Tag Archives: quality family time

39 Things I’ve Learned in 39 Years

 

  1. As it turns out, living through interesting times really is a curse.
  2. Living through interesting times, however, means you are very happy to make it to your next birthday.
  3. Anything can be a breakfast food. The only limit is our imagination. 
  4. My husband looks really hot as Grizzly Adams. 
  5. I look less hot as Grizzly Adams. 
  6. Money can’t buy happiness. But it can buy useless, random crap off Amazon when you’re stuck at home during a global pandemic. 
  7. Speaking of which, roller skating is not like riding a bike. You don’t just automatically remember how to do it, which is awful when you’re trying to justify drunkenly buying roller skates on Amazon. 
  8. Spending quality time with family is the most important thing there is. Until it is the only thing there is. Then secretly eating a beef burrito in the bathtub becomes pretty important too. 
  9. I now know why my dog runs to the window and barks anytime he sees a single human being. Or another dog. Or a leaf. 
  10. Children are strong. 
  11. Children are resilient.
  12. Children better stop rolling their eyes at me every time I tell them to brush their teeth. 
  13. Yes, you have to use toothpaste.
  14. Teachers are mystical unicorn warriors and they deserve all the money and jewels and exotic oils for putting up with our children. 
  15. No matter how many times you are forced to watch “Frozen II,” it won’t kill you. You think it will. But it won’t. 
  16. Ditto “Moana.”
  17. Ditto “Toy Story 4.”
  18. Forts are still fun, no matter what your age. 
  19. Dance parties in the living room are still fun, no matter what your age. 
  20. It’s ok to like how the “Star Wars” saga ended even if no one else did. 
  21. It’s ok to hate how “Game of Thrones” ended because everyone did. 
  22. One way to get rid of a dead body is to feed it to your tigers. 
  23. Uncertainty isn’t always bad. Uncertainty is the soil where change can start to sprout.
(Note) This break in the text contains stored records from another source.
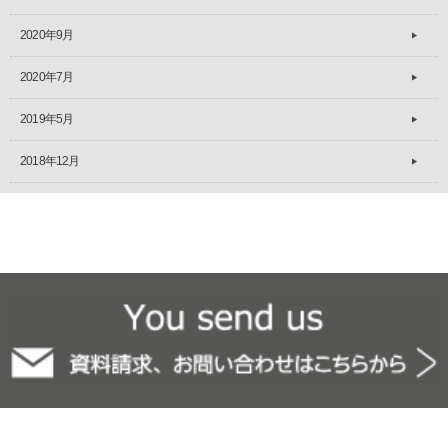
2020年9月
2020年7月
2019年5月
2018年12月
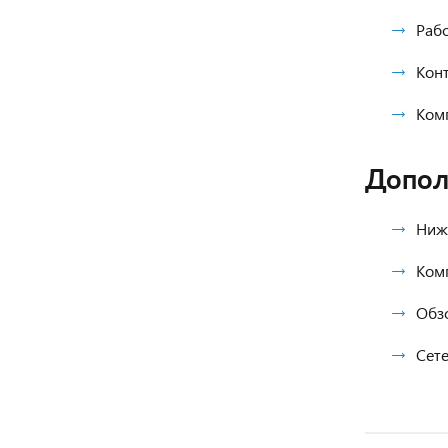
Раб
Конт
Комп
Допол
Нижн
Ком
Обз
Сете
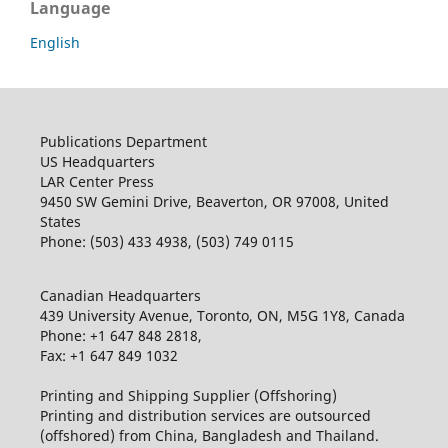
Language
English
Publications Department
US Headquarters
LAR Center Press
9450 SW Gemini Drive, Beaverton, OR 97008, United
States
Phone: (503) 433 4938, (503) 749 0115
Canadian Headquarters
439 University Avenue, Toronto, ON, M5G 1Y8, Canada
Phone: +1 647 848 2818,
Fax: +1 647 849 1032
Printing and Shipping Supplier (Offshoring)
Printing and distribution services are outsourced
(offshored) from China, Bangladesh and Thailand.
Or something like that. I don’t know. 
  24. My family is composed of a toxic mix of sore losers and sore winners and really poor spectators. 
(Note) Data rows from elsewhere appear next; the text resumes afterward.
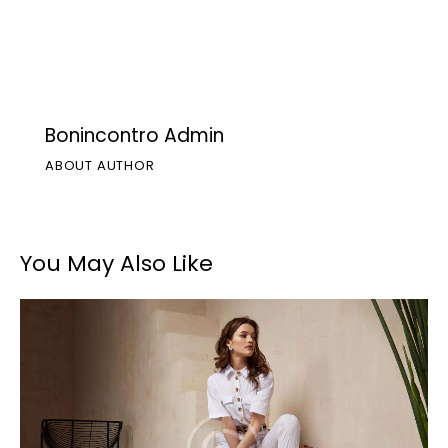
Bonincontro Admin
ABOUT AUTHOR
You May Also Like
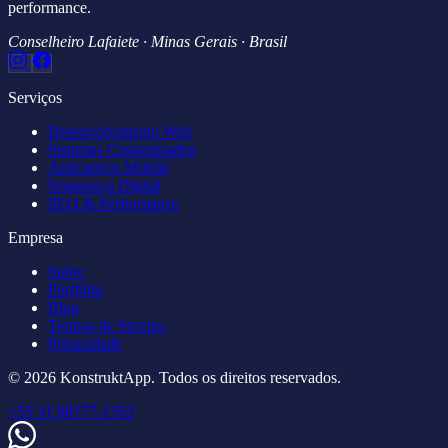
performance.
Conselheiro Lafaiete · Minas Gerais · Brasil
Serviços
Desenvolvimento Web
Sistemas Customizados
Aplicativos Mobile
Segurança Digital
SEO & Performance
Empresa
Sobre
Portfólio
Blog
Termos de Serviço
Privacidade
© 2026 KonstruktApp. Todos os direitos reservados.
+55 31 98777-1763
  25. Level 8 of Super Mario Bros. 3 is a dystopian hellscape and it’s stupid and no one can pass it and I hate it and it’s dumb. 
  26. Twister is a young woman’s game. 
  27. It’s never ok to cheat unless you’ve been playing Go Fish for an hour and your 3-year-old keeps holding her cards the wrong way and you just need the game to end. 
  28. Ditto Old Maid.
  29. Ditto Candyland.
  30. If you’re going to call someone essential and a hero, they deserve to make a living wage. 
  31. I think I say this every year on this list but I feel it bears repeating. Nazis are bad. Always. No exceptions. 
  32. Speak up and fight for what is right. 
  33. Teach your kids to speak up and fight for what is right.
  34. Boxed wine is less judgmental than bottled wine. Boxed wine doesn’t care how many glasses you have. 
  35. Life is too short to read mediocre books.
  36. Life is just long enough to binge watch all seven seasons of “Parks and Recreation” again.
  37. You can never tell people you love them too much. 
  38. It’s ok to ask for help. 
  39. Never give up. There is always the chance that this all turns out alright. That we overcome everything history has been throwing at us and we fix the world and we become the next greatest generation. That many years from now we will tell our grandchildren “back in my day, we ate murder hornets for breakfast, kid.”